Header Ads

Cerpul 04

بِسْــــــــــــــــــمِ اﷲِالرَّحْمَنِ اارَّحِيم
السلام عليكم 

Serumpun bambu, tumbuh subur diatas tanah warisan
Ibunda Nafisyah binti Wakif

Cerita Pulang kampung ke 4 maksudnya sejak penulis menjadi perantau dan tinggal diperantauan Provinsi Lampung, penulis melakukan perjalanan pulang kampung ke desa Baru Lubai di Kecamatan Prabumulih Kabupaten Muara Enim Provinsi Sumatera Selatan, pada kesempatan ini merupakan yang ke-empat.

Setelah tujuh belas tahun lamanya penulis mengikuti orangtua pergi merantau. Keluarga besar penulis saat ini berdomisili di Jalan Wibisono Nomor : 47 Tanjungkarang Kota Bandar Lampung Provinsi Lampung, penulis dan Ayahanda pulang kampung. 
 
Tujuan perjalanan pulang kampung :
Adapun tujuan pulang kampung ke-empat ini adalah mengurusi tanah lahan pertanian di Dataran Bukit Jehing, Desa Jiwa Baru Kecamatan Lubai Kabupaten Muara Enim Provinsi Sumatera Selatan.

Catatan perjalanan ini merupakan sekelumit cerita, penulis melakukan aktivitas selama melakukan perjalanan pulang kampung pada tahun 1987.

Tanggal 21 September 1987, Hari Senin

Rute pertama : Tanjung karang - Prabumulih

Berangkat pulang kampung...! Penulis dan Ayahanda berangkat pukul 09.00 WIB dari Stasiun Tanjungkarang menuju Stasiun Prabumulih. Kami berangkat naik Kereta api Fajar kelas Bisnis. Stasiun demi stasiun dilewati penulis coba untuk menghapal nama-namanya. 

Nama stasiun yang masih ingat yaitu : 
  • Stasiun Rajabasa, 
  • Stasiun Natar, 
  • Stasiun Kotabumi, 
  • Stasiun Blambangan Umpu, 
  • Stasiun Martapura, 
  • Stasiun Baturaja, 
  • Stasiun Peninjauan, 
  • Stasiun Pagar Gunung, 
  • Stasiun Tanjung Rambang, 
  • Stasiun Prabumulih. 
Dari beberapa stasiun itu ada salah satu stasiun yang selalu menjadi ingatan saya yaitu stasiun Baturaja. Saat itu, entah apa yang terjadi gerbong kami tumpangi harus ditinggal. Oleh karena itu, semuanya harus pindah gerbong. Na'as bagi saya tiba disambungan gerbong, ada orang yang menghalangi saya. Saya berusaha untuk melintas, tapi tidak bisa. Tanpa disadari, beberapa saat kemudian, uang saya sudah berpindah tangan. Aduh mak, nasibku... Astagh firullah.

Materi yang Ditampilkan:
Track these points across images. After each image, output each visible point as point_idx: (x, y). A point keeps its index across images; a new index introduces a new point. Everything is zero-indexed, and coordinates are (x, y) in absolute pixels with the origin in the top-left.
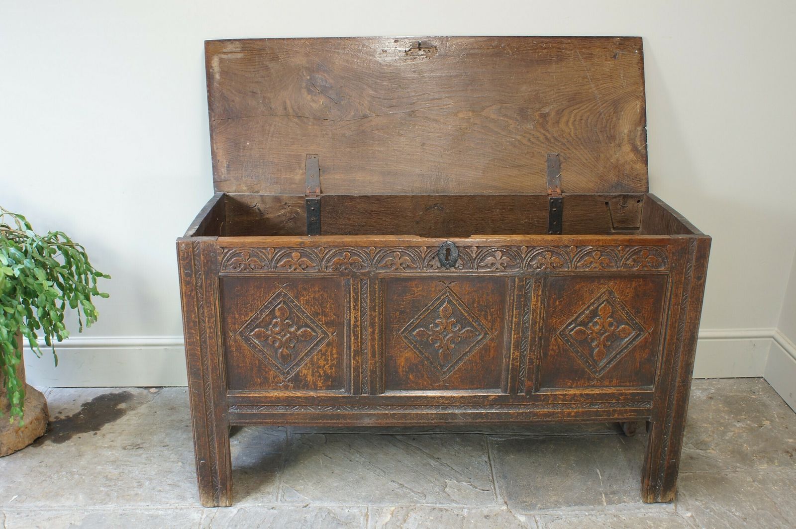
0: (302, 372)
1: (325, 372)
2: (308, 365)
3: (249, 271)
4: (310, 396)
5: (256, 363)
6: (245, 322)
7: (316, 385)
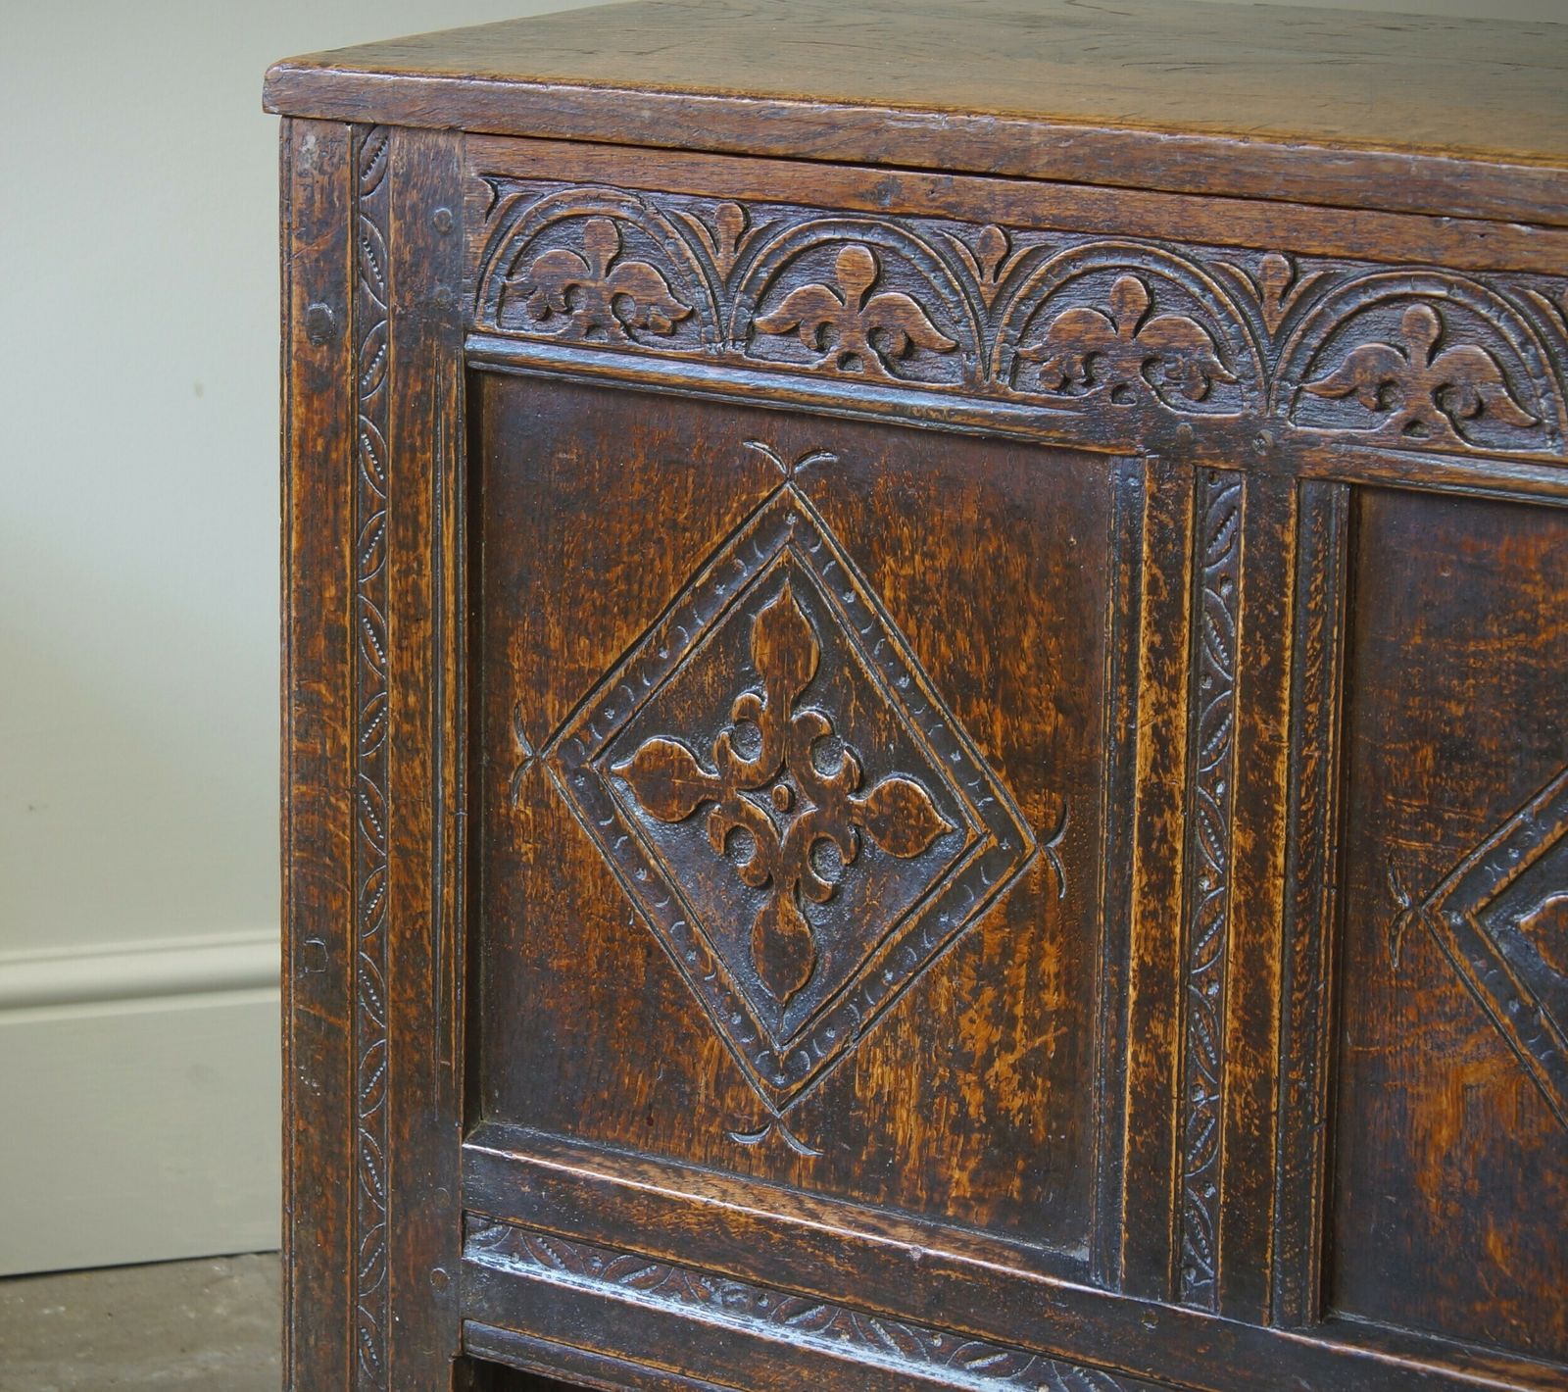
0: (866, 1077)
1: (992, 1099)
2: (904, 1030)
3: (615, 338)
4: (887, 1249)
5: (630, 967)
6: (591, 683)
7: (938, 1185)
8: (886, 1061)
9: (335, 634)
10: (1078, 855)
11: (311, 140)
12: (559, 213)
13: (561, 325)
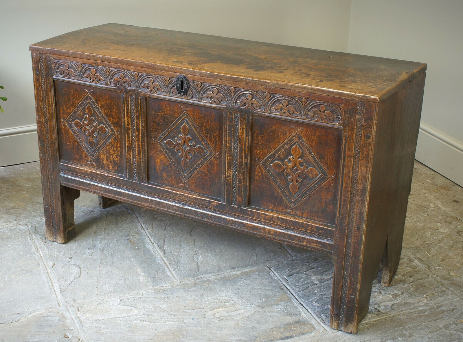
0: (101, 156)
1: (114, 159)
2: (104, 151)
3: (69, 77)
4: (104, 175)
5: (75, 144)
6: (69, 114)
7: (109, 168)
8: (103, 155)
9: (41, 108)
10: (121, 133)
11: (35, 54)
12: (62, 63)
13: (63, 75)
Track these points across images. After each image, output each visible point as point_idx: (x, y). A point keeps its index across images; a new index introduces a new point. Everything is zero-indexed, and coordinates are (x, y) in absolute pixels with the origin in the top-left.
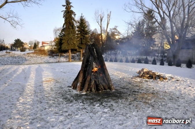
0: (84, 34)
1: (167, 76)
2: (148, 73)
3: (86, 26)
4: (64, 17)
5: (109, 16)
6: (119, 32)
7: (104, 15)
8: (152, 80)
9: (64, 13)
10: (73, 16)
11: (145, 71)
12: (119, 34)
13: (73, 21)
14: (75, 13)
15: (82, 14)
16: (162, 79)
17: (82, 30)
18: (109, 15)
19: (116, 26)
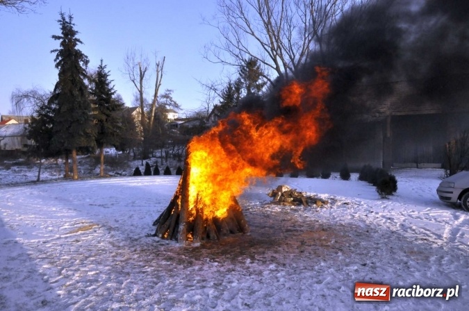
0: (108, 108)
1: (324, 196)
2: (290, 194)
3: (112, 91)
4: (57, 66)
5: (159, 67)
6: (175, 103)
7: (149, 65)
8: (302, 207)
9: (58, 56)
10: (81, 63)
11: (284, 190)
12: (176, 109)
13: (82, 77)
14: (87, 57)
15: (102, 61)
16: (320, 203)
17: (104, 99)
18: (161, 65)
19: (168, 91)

Uji Pemahaman:
a: Kutiplah bagian cerita pulang kampung yang dibuka dengan kata-kata berisi "Cerita Pulang kampung" dan ditutup dengan "pada tahun 1987.".
b: Stasiun apa saja yang tercantum sesudah Stasiun Baturaja dalam daftar nama stasiun pada cerita pulang kampung itu?
c: Lanjutkan cerita pulang kampung tersebut mulai dari tempat teksnya berhenti.
Entri-entri di atas diambil dari sumber yang berbeda.

Daftar Jawaban:
a:
Cerita Pulang kampung ke 4 maksudnya sejak penulis menjadi perantau dan tinggal diperantauan Provinsi Lampung, penulis melakukan perjalanan pulang kampung ke desa Baru Lubai di Kecamatan Prabumulih Kabupaten Muara Enim Provinsi Sumatera Selatan, pada kesempatan ini merupakan yang ke-empat.

Setelah tujuh belas tahun lamanya penulis mengikuti orangtua pergi merantau. Keluarga besar penulis saat ini berdomisili di Jalan Wibisono Nomor : 47 Tanjungkarang Kota Bandar Lampung Provinsi Lampung, penulis dan Ayahanda pulang kampung. 
 
Tujuan perjalanan pulang kampung :
Adapun tujuan pulang kampung ke-empat ini adalah mengurusi tanah lahan pertanian di Dataran Bukit Jehing, Desa Jiwa Baru Kecamatan Lubai Kabupaten Muara Enim Provinsi Sumatera Selatan.

Catatan perjalanan ini merupakan sekelumit cerita, penulis melakukan aktivitas selama melakukan perjalanan pulang kampung pada tahun 1987.

b: Stasiun Peninjauan, Stasiun Pagar Gunung, Stasiun Tanjung Rambang, Stasiun Prabumulih

c:
Tiba di Prabumulih waktu menunjukkan pukul 20.00 WIB, dari Stasiun kereta api menuju rumah Paman M. Haris penulis dan Ayahanda berjalan kaki. Hal ini kami lakukan dikarenakan jarak tempuhnya tidak terlalu jauh. 

Setelah sampai dirumah Paman beristirahat sebentar, dilanjutkan mandi dan sholat Isyak. Selesai sholat Isyak, kami dipersilakan makan oleh sepupuku anak paman M. Haris. Selesai makan malam, kami mengobrol sebentar akhirnya kami tertidur, tepat pukul 23.00 WIB.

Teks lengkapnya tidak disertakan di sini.